Just thought that I would take up a tag, by myself 😉
The Rules of this tag:
Link to your tagger and post these rules.
List eight (8) random facts about yourself.
Tag eight people at the end of your post and list their names (linking to them).
Let them know they’ve been tagged by leaving them a comment on their blogs.
Inspired from both BVN and Neihal
I have enjoyed reading this and think i will enjoy writing it too.. .lets see..
1.I am so comfortable with myself, that a laptop, books and tv is all that i need on most evenings. I personally think that the internet is one of the most beautiful inventions ever 🙂
2.I have friends who claim that they know me more than I know myself. And i hate that claim.They irritate me by interpreting what is going on in my mind!
For future references, let me call them my freudian friends.
3. I am not passionate about food, cars, cricket,phones or ipods. But indian handicrafts,jaipur furniture, mirror work, long & elegant indian skirts, antiques, radha – krishna statues made in wood, ethnic indian kurtas, historical architecture,bamboo based handwork, ravi varma paintings especially those depicting women,in fact most paintings with a lone women always grabs my attention, mud based jewellery or pottery, wooden bangles- all this can get me excited.
time spent with a friend along side a lake – thats what i call, being happy.
4. I dont get hurt that fast. I am still not sure, if its because my friends are just too nice or because my expectations from people are pretty less. Well, those “freudian friends” of mine say that I am too afraid of getting hurt that I keep saying these artificial defenses to safeguard myself. Of course, I disagree.

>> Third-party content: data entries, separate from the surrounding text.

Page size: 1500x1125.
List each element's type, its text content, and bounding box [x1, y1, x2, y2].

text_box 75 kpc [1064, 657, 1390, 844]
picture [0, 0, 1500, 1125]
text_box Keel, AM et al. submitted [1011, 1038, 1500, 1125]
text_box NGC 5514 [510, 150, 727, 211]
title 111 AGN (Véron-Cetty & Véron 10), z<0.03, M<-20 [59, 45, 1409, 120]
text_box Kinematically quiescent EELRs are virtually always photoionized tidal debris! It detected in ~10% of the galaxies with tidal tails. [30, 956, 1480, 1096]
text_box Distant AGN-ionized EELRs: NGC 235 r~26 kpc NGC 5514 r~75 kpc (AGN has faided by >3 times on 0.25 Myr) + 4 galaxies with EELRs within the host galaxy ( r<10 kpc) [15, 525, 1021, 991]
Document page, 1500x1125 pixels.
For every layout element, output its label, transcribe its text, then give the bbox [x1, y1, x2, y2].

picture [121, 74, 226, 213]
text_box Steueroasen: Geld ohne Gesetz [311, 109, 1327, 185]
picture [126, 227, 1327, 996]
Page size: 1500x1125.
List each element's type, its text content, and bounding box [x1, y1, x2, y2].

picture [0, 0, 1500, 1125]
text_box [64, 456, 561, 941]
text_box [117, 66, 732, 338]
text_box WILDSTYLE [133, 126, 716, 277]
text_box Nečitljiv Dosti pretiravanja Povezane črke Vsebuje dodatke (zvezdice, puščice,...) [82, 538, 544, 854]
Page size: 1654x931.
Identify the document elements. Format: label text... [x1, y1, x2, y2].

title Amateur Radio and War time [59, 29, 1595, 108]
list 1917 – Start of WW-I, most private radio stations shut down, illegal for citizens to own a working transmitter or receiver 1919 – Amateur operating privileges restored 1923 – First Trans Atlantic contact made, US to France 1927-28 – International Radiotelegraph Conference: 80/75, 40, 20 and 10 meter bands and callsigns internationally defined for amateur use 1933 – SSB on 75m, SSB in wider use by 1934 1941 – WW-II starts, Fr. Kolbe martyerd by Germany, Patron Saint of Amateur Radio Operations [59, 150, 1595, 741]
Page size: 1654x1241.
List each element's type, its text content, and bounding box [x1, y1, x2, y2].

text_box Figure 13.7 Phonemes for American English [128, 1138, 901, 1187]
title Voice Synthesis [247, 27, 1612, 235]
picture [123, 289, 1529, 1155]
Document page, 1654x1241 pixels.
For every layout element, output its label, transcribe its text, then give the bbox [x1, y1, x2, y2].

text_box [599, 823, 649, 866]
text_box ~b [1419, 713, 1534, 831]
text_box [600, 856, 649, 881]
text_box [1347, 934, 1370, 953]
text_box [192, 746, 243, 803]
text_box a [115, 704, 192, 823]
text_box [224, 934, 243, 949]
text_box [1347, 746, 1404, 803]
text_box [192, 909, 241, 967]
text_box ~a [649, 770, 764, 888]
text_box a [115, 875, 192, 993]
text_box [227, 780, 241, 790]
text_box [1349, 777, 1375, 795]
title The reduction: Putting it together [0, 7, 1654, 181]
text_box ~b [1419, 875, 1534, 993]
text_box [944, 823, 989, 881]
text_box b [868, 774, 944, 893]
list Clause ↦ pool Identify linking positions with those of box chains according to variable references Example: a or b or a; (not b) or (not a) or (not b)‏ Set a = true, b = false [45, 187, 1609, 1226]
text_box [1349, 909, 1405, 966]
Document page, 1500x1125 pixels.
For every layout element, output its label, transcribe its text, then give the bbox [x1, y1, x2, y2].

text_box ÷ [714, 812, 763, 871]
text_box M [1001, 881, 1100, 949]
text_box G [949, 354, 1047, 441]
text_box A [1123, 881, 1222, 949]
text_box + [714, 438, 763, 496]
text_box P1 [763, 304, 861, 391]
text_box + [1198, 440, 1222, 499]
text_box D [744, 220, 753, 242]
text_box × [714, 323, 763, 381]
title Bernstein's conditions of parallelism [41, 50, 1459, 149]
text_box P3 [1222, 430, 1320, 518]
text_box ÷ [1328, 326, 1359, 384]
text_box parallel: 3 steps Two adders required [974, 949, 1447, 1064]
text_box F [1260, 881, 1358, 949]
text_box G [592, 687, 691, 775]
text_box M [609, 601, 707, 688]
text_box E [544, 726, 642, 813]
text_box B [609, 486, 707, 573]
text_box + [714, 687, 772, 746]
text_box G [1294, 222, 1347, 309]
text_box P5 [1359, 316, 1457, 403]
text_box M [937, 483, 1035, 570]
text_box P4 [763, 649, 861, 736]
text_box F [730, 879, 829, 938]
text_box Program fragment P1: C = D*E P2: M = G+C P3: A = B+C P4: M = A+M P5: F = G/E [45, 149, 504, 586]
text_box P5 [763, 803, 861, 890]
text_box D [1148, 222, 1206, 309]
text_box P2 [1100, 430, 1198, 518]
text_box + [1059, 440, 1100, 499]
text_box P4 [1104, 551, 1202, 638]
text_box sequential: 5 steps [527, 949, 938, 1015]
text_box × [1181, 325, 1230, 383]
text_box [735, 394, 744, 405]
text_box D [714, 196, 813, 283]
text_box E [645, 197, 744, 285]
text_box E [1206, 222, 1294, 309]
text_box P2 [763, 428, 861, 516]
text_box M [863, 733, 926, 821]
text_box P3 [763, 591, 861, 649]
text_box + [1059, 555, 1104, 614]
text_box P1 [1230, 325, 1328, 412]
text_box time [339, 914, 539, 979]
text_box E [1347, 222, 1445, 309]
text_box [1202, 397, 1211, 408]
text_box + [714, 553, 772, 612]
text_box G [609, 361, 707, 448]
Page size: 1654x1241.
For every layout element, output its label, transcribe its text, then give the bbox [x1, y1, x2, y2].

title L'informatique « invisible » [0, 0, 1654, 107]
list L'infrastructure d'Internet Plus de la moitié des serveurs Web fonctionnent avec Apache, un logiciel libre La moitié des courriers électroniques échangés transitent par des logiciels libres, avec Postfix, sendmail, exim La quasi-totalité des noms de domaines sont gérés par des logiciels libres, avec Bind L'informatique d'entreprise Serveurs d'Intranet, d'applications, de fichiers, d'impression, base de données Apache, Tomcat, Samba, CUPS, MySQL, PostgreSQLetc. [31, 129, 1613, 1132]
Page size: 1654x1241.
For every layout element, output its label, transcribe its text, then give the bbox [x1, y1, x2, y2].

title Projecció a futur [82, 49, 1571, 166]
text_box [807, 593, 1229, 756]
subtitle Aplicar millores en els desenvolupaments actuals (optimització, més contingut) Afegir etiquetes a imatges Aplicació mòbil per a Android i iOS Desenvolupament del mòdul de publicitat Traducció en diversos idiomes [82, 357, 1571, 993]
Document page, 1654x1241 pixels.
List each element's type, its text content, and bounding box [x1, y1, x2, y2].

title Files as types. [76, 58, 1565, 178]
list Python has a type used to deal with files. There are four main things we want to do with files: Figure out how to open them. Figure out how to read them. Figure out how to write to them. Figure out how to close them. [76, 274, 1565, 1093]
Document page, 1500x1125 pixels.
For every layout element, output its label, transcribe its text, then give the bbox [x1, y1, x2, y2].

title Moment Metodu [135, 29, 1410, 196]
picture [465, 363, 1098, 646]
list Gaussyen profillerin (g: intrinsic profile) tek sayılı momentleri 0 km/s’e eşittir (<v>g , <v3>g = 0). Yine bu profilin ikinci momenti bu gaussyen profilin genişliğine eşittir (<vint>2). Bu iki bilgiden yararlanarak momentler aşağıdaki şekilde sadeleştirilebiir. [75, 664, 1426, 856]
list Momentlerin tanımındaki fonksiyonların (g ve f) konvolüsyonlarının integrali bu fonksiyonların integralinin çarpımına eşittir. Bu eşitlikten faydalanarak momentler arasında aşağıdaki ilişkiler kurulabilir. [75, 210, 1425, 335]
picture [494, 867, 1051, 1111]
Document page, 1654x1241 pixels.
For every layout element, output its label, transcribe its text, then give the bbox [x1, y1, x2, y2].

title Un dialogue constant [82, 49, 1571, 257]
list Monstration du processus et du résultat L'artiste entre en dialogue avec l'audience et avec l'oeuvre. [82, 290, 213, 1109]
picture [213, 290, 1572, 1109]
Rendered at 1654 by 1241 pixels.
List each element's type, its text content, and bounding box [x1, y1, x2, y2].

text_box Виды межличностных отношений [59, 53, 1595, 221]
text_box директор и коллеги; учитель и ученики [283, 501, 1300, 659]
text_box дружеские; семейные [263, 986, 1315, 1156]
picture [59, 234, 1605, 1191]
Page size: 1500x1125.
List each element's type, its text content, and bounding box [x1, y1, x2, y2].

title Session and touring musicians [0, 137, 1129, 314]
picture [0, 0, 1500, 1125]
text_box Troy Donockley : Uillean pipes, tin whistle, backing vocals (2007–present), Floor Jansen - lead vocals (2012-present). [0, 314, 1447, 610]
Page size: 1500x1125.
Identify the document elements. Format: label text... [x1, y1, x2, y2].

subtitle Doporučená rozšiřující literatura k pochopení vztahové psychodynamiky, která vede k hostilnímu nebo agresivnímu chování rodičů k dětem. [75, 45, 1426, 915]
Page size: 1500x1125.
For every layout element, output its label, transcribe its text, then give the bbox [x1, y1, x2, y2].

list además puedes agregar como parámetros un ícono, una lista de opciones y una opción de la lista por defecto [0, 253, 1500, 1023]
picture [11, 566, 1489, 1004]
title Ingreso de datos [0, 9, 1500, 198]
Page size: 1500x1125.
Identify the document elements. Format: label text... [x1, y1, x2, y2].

5. I have been quite a lucky person in life. I know that there are several people in this world, who genuinely want to see me happy and who genuinely love me! I really dont know why!
I am sure I dont give as much as I get! I have promised a friend that I shall return to an Indianised version in five years time… hopefully, things should be better then. I might learn to give by then…
6. I dont know whether I am a feminist. I seldom like being a part of any “ism”. But I know that its the gender perspective that gets my attention in any issue. I hate men vs women arguments.And please.. feminism is not about that.
But, when i see some LSR T shirts that say,
” Women who strive to equal men………… lack ambition”
” When God made man……………… she was kidding”
I laugh, laugh and laugh. I do get my cheap thrills 😉
7. I have also come to like my job & function a lot. Quite lucky that way. I also face a lot of criticism about HR from across and I have learnt to deal with that. If you really have doubts about how much value HR adds, I am ready to talk about it. If you are right, I will accept it with full sincerity. But if it is just fun that you want to have in the name of HR, i will let you have it. I will not give you the satisfaction of winning or losing an argument.
8. I am a set of conflicts.I dont know whether my life can be termed a success or a mess, I can no longer go to a temple with that unquestioning faith, I am forever vaccillating between my roles of a guilty daughter and a fierce individualist, I am thinking about my wonderful job and the many more wonderful things that I could do, I often think of starting all over again and yet am unable to forget and scared to try… hahaha the funniest part is, i give a lot of airtime to these thoughts… its tiring and i often wish for a more relaxed mind but then, as one of my friend tells me, there is no point in that… i am this.. i better accept it.
But i am proud that inspite of such an unrestful mind, i have been able to do things that i am proud of.
You have no clue how many times i edited this post 🙂
Not tagging anyone…
Best Best!…but so sad…no haat stuff! I am disappointed….no I’m not freudian…these eight i can kinda guess :))) this is a nice tag…good you did it 🙂
Hey, hav a feelin’ 7 was aimed at me. I agree w/ u that taking potshots at hr is easy. anywayz.
Why u have only a partial rss feed?
am i hallucinating or have u actually changed ur look (i mean blog’s look) yet again???Nice post…quite a few surprises there…
freudian friends?? are they even friends??:) well nice one BD! true to yourself as ever..ajith
@bvn: see..thats what.. some freudians think they know me too much.. hmmm ..got to do something 😉
@jay: oh no, not aimed at you. in fact you are one person, i think who debates with the purpose of idea generation and not for having fun at the expense… so no! but i do get the casual remarks here and there.. in fact it was not aimed at anyone in particular, just the attitude
@ tinkerbells: oh yes, i did change my look again… and i think i will keep doing it hehehe.. surprises???
oh!!
@ajith: u tell me! r they even friends ? 😉 especially when they interpret my genuine dislike for some people as my own insecurity!! they dont even let me hate people in peace! remember??
hey but u always help!
BD,
Being in a state of unrest and questions is far better than not questioning.
Conflict, according to me leads to understanding.